Last week’s presentation of government’s proposals for the mid year review of the 2021 budget, presented to Parliament by Finance Minister Ken Ofori-Atta, contained only minimal adjustments to the broad fiscal framework underpinning the full year budget.
Consequently it has been criticized by many for not containing fresh approaches towards improving the economy and the consequent living standards of the populace. This disappointment is made all the more intense when compared – incorrectly – against the sweeping changes made in last year’s mid year budget review. Unfortunately those critics have forgotten that the circumstances are entirely different; last year the arrival of COVID 19 and its socio-economic implications required an almost entirely new budget for the second half of the year, whereas this year, the circumstances are basically unchanged since the full year budget was announced. Indeed, the time gap between the full year budget and the mid year review has been shorter than usual too, since the full year budget was released just four months to the review, rather than the usual eight months, because of the electoral cycle.
Beyond this we see the retention of the original 2021 budget’s fiscal framework as recognition that it is working effectively, thus eliminating any reason for major change; economic growth is accelerating, the exchange rate is stable, inflation is well within target, interest rates have fallen, and international reserves are at a long term high.

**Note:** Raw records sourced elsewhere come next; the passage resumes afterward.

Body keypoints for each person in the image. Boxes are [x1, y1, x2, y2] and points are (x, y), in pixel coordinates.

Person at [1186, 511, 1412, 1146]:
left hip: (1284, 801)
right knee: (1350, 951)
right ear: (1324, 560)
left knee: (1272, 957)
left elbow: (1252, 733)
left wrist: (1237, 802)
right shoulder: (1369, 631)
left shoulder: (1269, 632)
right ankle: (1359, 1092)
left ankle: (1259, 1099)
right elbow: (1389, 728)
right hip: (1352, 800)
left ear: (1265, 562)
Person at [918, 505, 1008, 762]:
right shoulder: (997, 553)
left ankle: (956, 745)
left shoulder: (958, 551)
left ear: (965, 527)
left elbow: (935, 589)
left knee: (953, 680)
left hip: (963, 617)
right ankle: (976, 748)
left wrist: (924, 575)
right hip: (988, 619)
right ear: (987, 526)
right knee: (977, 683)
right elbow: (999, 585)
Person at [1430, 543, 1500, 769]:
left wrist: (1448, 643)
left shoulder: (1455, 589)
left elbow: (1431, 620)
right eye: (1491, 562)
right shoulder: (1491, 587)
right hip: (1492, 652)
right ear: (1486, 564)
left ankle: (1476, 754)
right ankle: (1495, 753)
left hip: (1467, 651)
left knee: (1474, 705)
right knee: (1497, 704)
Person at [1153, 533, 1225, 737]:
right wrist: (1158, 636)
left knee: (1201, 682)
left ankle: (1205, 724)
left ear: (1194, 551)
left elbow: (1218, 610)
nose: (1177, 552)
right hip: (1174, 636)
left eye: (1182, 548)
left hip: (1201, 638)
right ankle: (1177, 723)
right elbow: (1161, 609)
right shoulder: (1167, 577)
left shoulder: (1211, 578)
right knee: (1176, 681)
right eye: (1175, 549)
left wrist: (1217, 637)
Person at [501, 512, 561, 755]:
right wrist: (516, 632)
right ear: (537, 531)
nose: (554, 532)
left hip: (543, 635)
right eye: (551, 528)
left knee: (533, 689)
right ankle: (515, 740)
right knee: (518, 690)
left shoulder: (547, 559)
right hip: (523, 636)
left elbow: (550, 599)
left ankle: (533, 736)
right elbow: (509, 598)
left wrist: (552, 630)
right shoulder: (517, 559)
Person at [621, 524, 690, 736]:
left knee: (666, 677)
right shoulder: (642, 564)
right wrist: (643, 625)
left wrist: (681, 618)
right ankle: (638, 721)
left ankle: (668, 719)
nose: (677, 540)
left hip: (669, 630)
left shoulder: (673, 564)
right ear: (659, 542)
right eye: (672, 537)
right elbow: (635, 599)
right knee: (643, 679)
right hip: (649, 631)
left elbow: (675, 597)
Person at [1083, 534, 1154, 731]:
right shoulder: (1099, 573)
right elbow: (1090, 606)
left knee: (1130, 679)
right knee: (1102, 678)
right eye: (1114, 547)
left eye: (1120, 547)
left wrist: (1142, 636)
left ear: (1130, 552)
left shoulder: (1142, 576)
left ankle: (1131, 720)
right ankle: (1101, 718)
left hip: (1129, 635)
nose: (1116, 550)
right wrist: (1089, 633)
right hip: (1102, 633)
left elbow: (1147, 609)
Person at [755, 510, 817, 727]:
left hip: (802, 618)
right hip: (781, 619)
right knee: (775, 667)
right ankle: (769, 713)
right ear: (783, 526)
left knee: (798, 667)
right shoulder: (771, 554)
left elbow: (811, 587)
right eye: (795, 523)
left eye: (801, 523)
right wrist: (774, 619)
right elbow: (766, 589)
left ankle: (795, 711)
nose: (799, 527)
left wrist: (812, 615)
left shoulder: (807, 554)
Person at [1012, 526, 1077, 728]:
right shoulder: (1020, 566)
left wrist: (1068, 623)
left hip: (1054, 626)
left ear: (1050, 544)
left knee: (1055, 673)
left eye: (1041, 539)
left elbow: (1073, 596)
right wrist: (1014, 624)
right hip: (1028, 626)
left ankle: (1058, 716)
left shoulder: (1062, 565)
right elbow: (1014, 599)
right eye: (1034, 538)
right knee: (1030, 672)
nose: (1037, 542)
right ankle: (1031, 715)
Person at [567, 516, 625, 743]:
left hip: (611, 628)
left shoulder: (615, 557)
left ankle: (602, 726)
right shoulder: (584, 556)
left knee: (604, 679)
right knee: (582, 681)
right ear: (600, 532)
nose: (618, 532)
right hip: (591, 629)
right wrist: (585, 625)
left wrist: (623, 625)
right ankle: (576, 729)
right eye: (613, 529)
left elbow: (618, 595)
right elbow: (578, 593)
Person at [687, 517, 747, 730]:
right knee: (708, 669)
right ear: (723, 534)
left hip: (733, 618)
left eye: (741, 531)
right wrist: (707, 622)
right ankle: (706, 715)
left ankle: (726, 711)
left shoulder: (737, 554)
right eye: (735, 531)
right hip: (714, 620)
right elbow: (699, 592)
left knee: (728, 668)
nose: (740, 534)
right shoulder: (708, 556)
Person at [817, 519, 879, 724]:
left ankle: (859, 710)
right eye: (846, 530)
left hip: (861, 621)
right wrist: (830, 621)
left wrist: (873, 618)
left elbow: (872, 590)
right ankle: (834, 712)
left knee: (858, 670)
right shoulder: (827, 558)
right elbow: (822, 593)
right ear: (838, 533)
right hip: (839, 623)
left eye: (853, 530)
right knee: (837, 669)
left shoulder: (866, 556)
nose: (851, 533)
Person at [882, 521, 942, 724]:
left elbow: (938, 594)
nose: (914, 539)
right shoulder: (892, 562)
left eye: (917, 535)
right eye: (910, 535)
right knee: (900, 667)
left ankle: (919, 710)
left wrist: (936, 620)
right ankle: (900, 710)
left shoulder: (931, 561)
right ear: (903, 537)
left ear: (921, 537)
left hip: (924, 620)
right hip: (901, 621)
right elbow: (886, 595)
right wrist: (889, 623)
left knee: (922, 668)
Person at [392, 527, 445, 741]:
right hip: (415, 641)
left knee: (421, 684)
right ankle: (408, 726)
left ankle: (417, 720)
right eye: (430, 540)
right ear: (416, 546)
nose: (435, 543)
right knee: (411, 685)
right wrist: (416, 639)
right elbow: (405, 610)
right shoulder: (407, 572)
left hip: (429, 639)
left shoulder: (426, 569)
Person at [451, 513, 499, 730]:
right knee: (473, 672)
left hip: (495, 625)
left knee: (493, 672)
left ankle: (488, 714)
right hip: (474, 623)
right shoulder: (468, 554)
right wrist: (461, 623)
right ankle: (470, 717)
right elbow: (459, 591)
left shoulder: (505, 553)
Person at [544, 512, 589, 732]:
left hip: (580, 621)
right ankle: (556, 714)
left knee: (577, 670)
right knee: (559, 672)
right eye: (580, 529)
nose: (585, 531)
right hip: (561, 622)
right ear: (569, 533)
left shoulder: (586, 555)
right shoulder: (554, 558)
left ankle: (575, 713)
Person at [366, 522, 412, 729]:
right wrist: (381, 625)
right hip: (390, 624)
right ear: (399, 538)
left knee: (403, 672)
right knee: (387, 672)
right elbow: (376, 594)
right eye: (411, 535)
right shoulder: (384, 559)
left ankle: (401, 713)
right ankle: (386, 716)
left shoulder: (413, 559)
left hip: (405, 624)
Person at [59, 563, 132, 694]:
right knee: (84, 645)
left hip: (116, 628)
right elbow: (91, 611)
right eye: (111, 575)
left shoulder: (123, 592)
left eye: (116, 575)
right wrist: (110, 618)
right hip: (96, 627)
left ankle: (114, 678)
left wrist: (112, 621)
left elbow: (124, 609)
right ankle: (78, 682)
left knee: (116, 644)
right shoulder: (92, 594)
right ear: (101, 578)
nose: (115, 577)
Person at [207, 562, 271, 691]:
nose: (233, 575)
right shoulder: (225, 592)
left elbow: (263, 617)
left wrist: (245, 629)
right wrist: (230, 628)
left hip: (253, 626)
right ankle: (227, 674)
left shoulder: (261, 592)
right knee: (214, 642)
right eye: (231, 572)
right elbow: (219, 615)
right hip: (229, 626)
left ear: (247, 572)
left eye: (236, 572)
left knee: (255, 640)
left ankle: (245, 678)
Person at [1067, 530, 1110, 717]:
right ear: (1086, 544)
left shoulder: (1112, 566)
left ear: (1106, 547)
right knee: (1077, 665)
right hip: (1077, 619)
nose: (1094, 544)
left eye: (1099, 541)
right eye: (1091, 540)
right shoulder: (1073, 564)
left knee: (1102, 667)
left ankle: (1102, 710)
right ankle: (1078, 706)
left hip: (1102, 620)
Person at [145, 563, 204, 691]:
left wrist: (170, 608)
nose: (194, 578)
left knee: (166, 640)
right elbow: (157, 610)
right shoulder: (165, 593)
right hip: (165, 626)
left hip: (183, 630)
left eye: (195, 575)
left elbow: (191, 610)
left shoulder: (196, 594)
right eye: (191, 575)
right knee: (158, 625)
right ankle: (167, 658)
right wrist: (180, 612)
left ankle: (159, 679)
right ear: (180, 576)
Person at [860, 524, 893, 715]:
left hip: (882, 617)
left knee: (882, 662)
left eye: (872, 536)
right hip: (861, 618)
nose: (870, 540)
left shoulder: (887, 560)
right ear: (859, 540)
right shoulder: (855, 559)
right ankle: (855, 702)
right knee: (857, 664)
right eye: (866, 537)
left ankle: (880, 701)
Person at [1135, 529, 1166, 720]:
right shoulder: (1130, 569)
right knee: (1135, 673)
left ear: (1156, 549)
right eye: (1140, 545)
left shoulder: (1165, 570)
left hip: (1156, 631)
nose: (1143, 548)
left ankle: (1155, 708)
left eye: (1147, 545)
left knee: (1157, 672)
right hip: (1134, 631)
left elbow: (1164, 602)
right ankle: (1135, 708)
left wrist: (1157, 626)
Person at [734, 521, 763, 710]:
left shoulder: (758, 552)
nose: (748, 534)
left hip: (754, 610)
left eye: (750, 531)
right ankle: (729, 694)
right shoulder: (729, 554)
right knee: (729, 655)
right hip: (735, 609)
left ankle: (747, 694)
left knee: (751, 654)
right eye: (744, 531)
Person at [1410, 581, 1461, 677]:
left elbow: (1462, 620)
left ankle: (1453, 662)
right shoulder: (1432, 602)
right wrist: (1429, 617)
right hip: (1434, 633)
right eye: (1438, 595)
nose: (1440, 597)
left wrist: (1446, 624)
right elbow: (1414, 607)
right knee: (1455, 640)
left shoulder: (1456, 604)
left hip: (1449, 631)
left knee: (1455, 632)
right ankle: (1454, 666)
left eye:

To be sure there are two dark spots: the sharply rising public debt – which is largely, although not entirely due to COVID 19 – and the contraction in credit financing of private sector economic activity which indeed is both the biggest threat to Ghana’s ongoing economic rebound and a major reason why microeconomic performance of businesses and households are not improving as much as macroeconomic performance is.
Indeed the latter problem – of business financing – attracts the most policy attention in the mid year review and rightly so.
Actually, Ghana’s political leadership is simply acting true to form in this; the #fix the country campaign has persuaded government to focus on providing jobs and entrepreneurship opportunities to the disgruntled youth.
This should have been done long ago but better late than never and the youth should see this as a victory and a reward for their efforts in protesting loudly despite dubious efforts by government to shut them down.
The Bank of Ghana has correctly identified financing constraints as the biggest constraint to the country’s ongoing economic rebound as the banking industry’s outstanding loan portfolio has actually contracted in real terms over the past one year due to a combination of higher credit risk due to the economic effects of COVID 19, consequent deteriorated loan asset quality and increased availability of high yield risk free government securities as an alternative to increasingly risky lending to the private sector.
To resolve this challenge – and at the same time resolve the political challenge posed by the ire of the country’s youth – government is focusing on alternative financing modes such as the about to commence Development of Ghana, GIRSAL and the Venture Capital Trust Fund among others.
But even as we commend government for this, we wish to point out that, with the notable exception of the VCTF, all these efforts focus on debt rather than equity financing. To be sure this conforms with Ghanaian business culture – the inordinate size of the public debt reflects this too.
However excessive business debt – at high coupon rates and with short loan tenors – have proved to be the bane of business success, which accounts for the banks poor loan asset quality in the first place. There is thus the need to focus more on promoting and facilitating equity finance.
We therefore call on government to give more attention to providing logistical, technical and fiscal support to the Ghana Stock Exchange (including the largely ignored equities segment of the Ghana Alternative Stock Exchange) private equity, venture (and angel) investing, as well as new concepts such as crowd funding in its equity form.
The mode of business funding and the consequent implications for business mortality are as important as the quantum of such funding. As we seek to solve the one challenge let us similarly seek to improve the other.